Extracted information

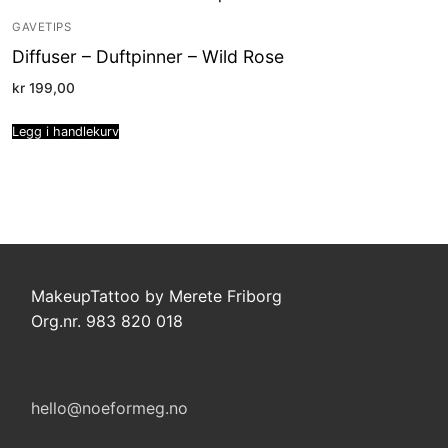
GAVETIPS
Diffuser – Duftpinner – Wild Rose
kr
199,00
Legg i handlekurv
MakeupTattoo by Merete Friborg
Org.nr. 983 820 018
hello@noeformeg.no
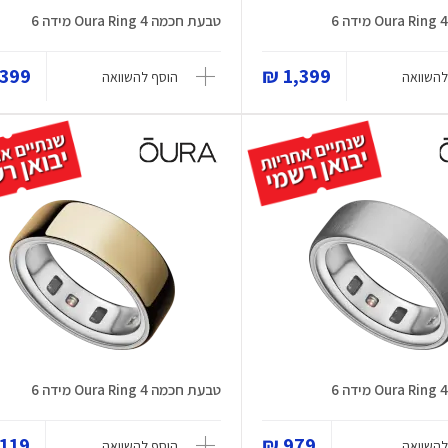
טבעת חכמה Oura Ring 4 מידה 6
399 ₪
1,399 ₪
להשוואה
הוסף להשוואה
טבעת חכמה Oura Ring 4 מידה 6
119 ₪
979 ₪
להשוואה
הוסף להשוואה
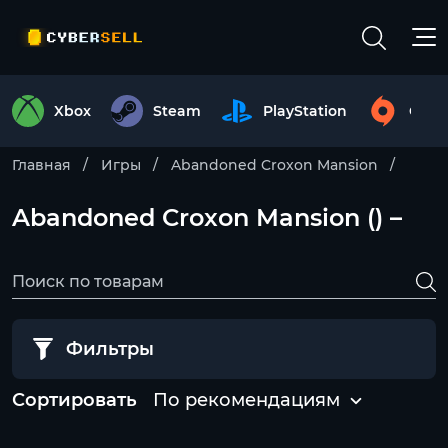
Xbox
Steam
PlayStation
Origi
Главная
Игры
Abandoned Croxon Mansion
Abandoned Croxon Mansion () –
Фильтры
Сортировать
По рекомендациям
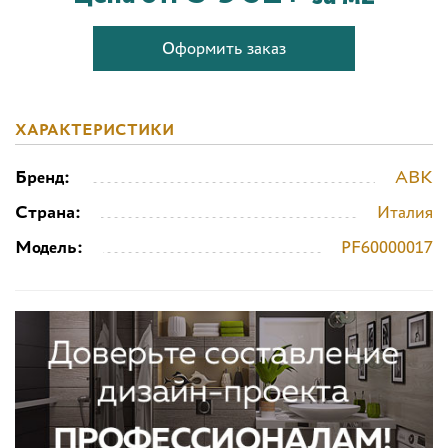
Оформить заказ
ХАРАКТЕРИСТИКИ
Бренд:
ABK
Страна:
Италия
Модель:
PF60000017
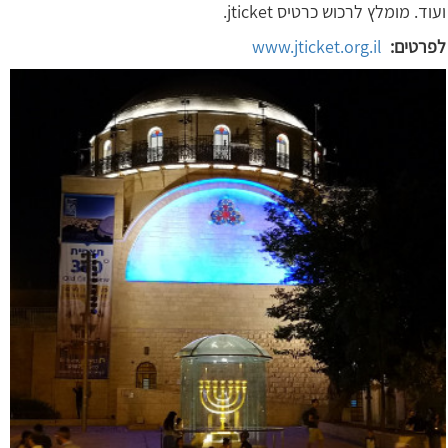
ועוד. מומלץ לרכוש כרטיס jticket.
לפרטים:
www.jticket.org.il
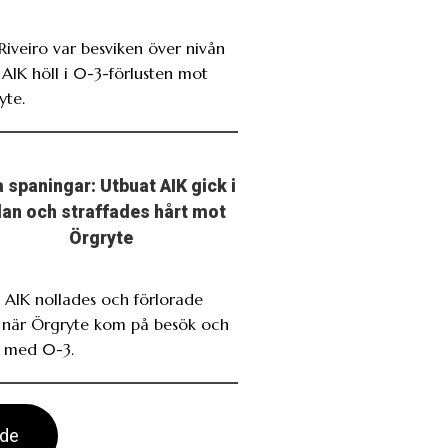
 Riveiro var besviken över nivån
 AIK höll i 0-3-förlusten mot
yte.
 spaningar: Utbuat AIK gick i
llan och straffades hårt mot
Örgryte
. AIK nollades och förlorade
t när Örgryte kom på besök och
 med 0-3.
ade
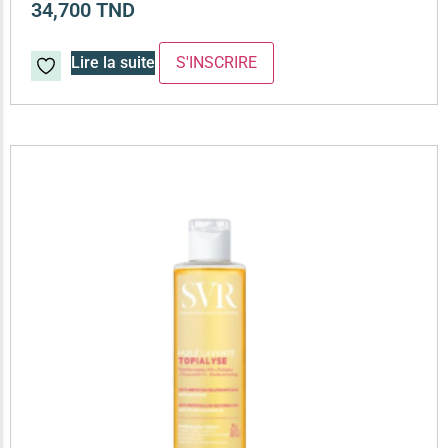
34,700
TND
Lire la suite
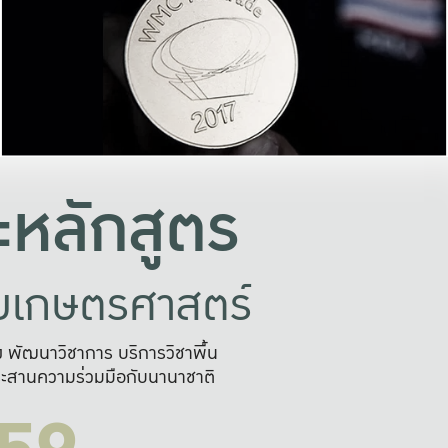
อย่างยั่งยืน
และผลักดันในการใช้ระบบส
ในภาพกว้าง
เพื่อการทำงานแบบ
ญหาจุดเล็กๆ
อข่ายขยายผล
สะดวก รวดเร
และนำไป
บริการด้าน AI อย
หลักสูตร
ัยเกษตรศาสตร์
สูง พัฒนาวิชาการ บริการวิชาพื้น
ะสานความร่วมมือกับนานาชาติ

Action item
In the entries above, find the line containing "По рекомендациям", then please retype it and every line after it through the last, exactly as written, omitting pictures.

Solution
По рекомендациям
Оформить заказ
ХАРАКТЕРИСТИКИ
Бренд:
ABK
Страна:
Италия
Модель:
PF60000017
ועוד. מומלץ לרכוש כרטיס jticket.
לפרטים:
www.jticket.org.il
 Riveiro var besviken över nivån
 AIK höll i 0-3-förlusten mot
yte.
 spaningar: Utbuat AIK gick i
llan och straffades hårt mot
Örgryte
. AIK nollades och förlorade
t när Örgryte kom på besök och
 med 0-3.
ade
34,700
TND
Lire la suite
อย่างยั่งยืน
และผลักดันในการใช้ระบบส
ในภาพกว้าง
เพื่อการทำงานแบบ
ญหาจุดเล็กๆ
อข่ายขยายผล
สะดวก รวดเร
และนำไป
บริการด้าน AI อย
หลักสูตร
ัยเกษตรศาสตร์
สูง พัฒนาวิชาการ บริการวิชาพื้น
ะสานความร่วมมือกับนานาชาติ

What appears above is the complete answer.